Oops, in looking at the specs for the 642 I see that it is basically the same as the 442, has a steel barrel and cylinder, but an alloy frame, the main difference being that the 442 is blue and the 642 is white, and both are chambered for 38 Special +P. It weighs 15oz. whereas the 340PD weighs about 11.....empty weights. The all-steel guns like the 640 are heavier. They'll recoil less but are less pleasant to carry.
 
I had an old all steel one that I traded for the LCR. Like I said, what was so surprising is that the recoil on the 340pd did not bother me at all. And my hand even hurt from firing the LCR immediately before. I guess the slimmer frame really makes a big difference, at least for my hands.

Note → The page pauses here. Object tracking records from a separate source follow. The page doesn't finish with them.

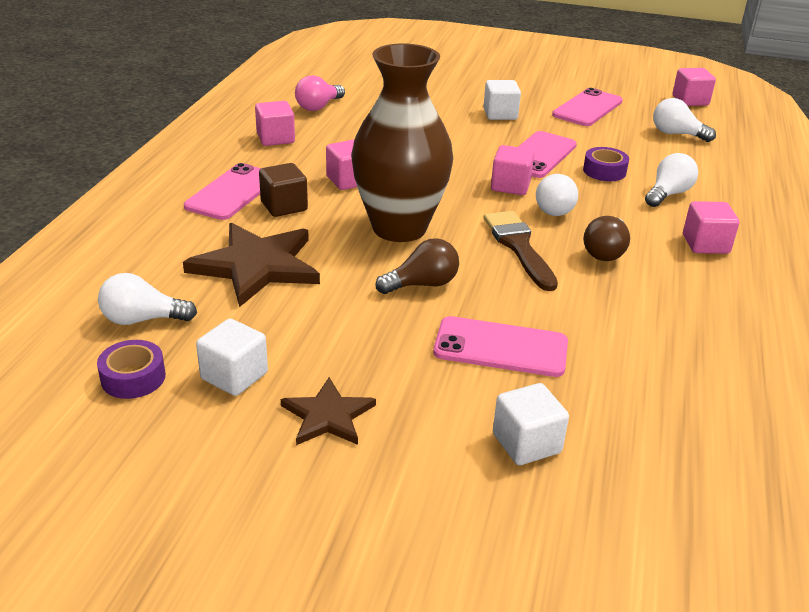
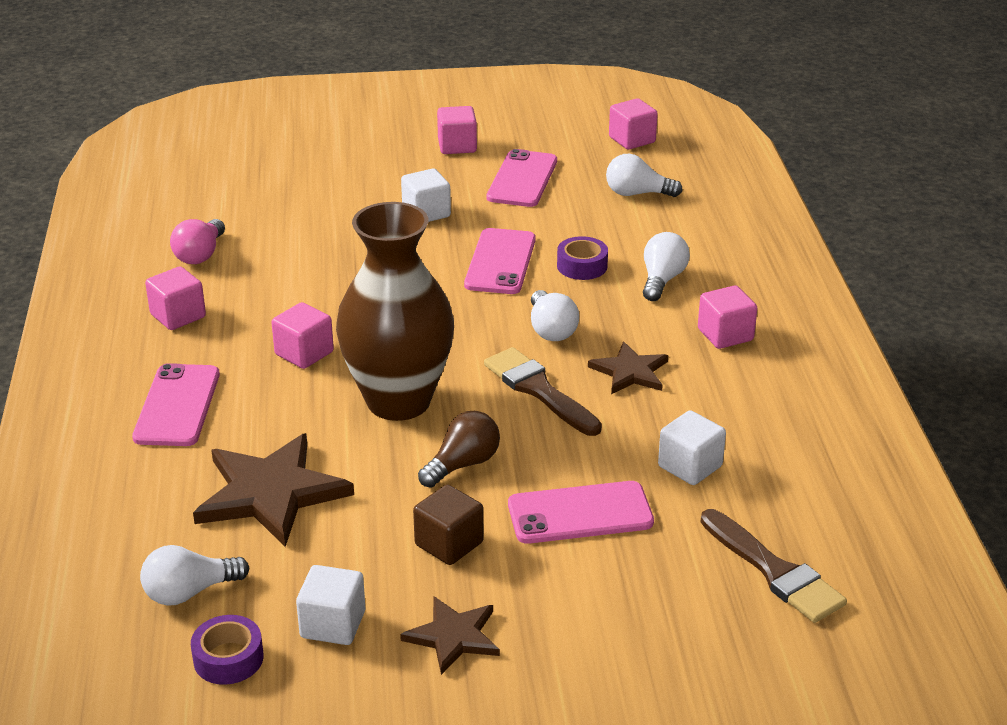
camera: 20 degrees left, 0 degrees up
(284, 206) = (251, 408): brown cube -> brown cube (449, 544)
(510, 186) = (490, 313): pink cube -> pink cube (457, 146)
(526, 443) = (653, 605): white cube -> white cube (690, 466)
(605, 252) = (630, 372): brown light bulb -> brown star
(662, 447) = (774, 571): none -> brown brush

Unfortunately, I'm not comfortable buying one without the lock online. I did talk to one place on the phone but when I look at their feedback, they only have 2 positive ratings out of 206 transactions. They only have 1 left and just closed for the night so I can always call in the am if I decide overnight. I still have one other place trying to see if they can find me one but if not, I will stick with the internal lock and do what others have done and remove the flag thing, if I feel like I can do it correctly.

Oops, in looking at the specs for the 642 I see that it is basically the same as the 442, has a steel barrel and cylinder, but an alloy frame, the main difference being that the 442 is blue and the 642 is white, and both are chambered for 38 Special +P. It weighs 15oz. whereas the 340PD weighs about 11.....empty weights. The all-steel guns like the 640 are heavier. They'll recoil less but are less pleasant to carry.
 
There are many threads on this Forum that describe ways to remove or disable the lock. Some methods are reversible, some aren't.

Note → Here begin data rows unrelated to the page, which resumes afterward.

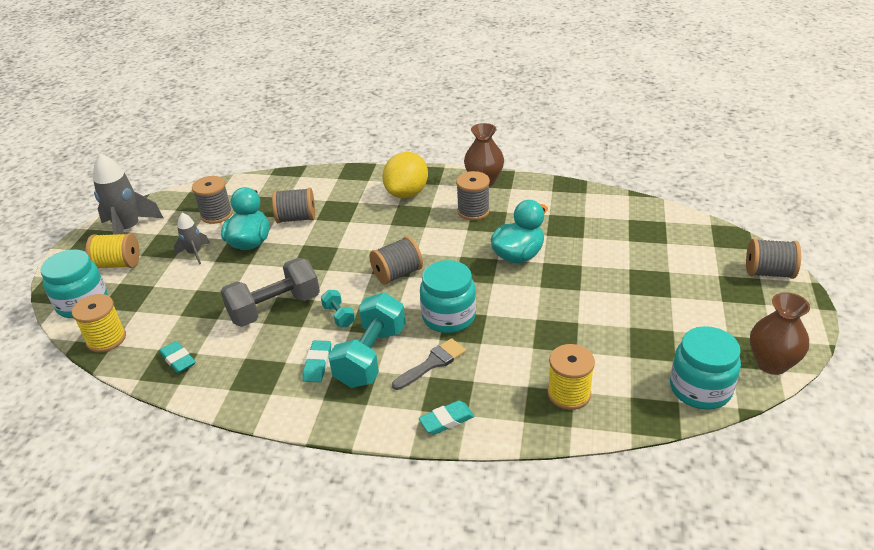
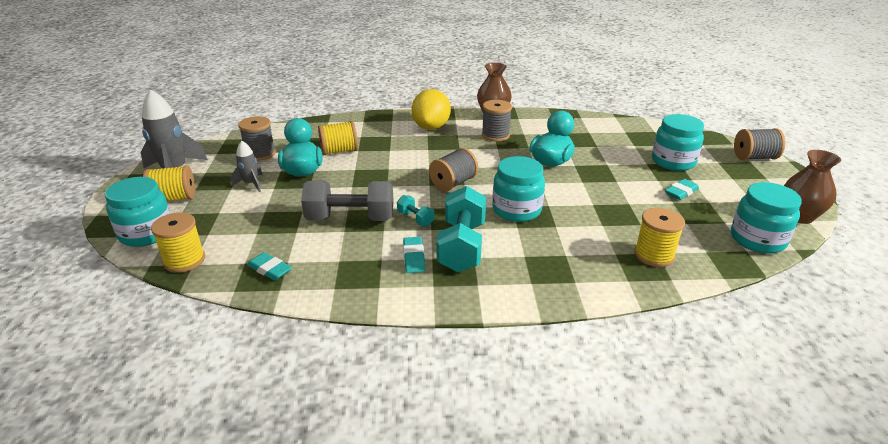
camera: 15 degrees left, 5 degrees down
(275, 308) = (350, 219): grey dumbbell -> grey dumbbell turned 45 degrees clockwise
(296, 218) = (339, 151): grey spool -> yellow spool
(432, 363) = (521, 246): grey brush -> none
(447, 420) = (559, 288): turquoise eraser -> turquoise eraser (681, 192)
(662, 269) = (673, 162): none -> turquoise jar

I've put full power .357 magnum through my 340Sc for years and have never had a problem with the lock, but I still don't like the lock.

Your OP said you want the gun for a running companion. IMHO you want the lightest gun possible. It's not a range gun or plinker. It's a "carry a lot, shoot a little" but you always have it gun. It won't leave you unarmed because you didn't want to bother carrying something heavier (been there, done that).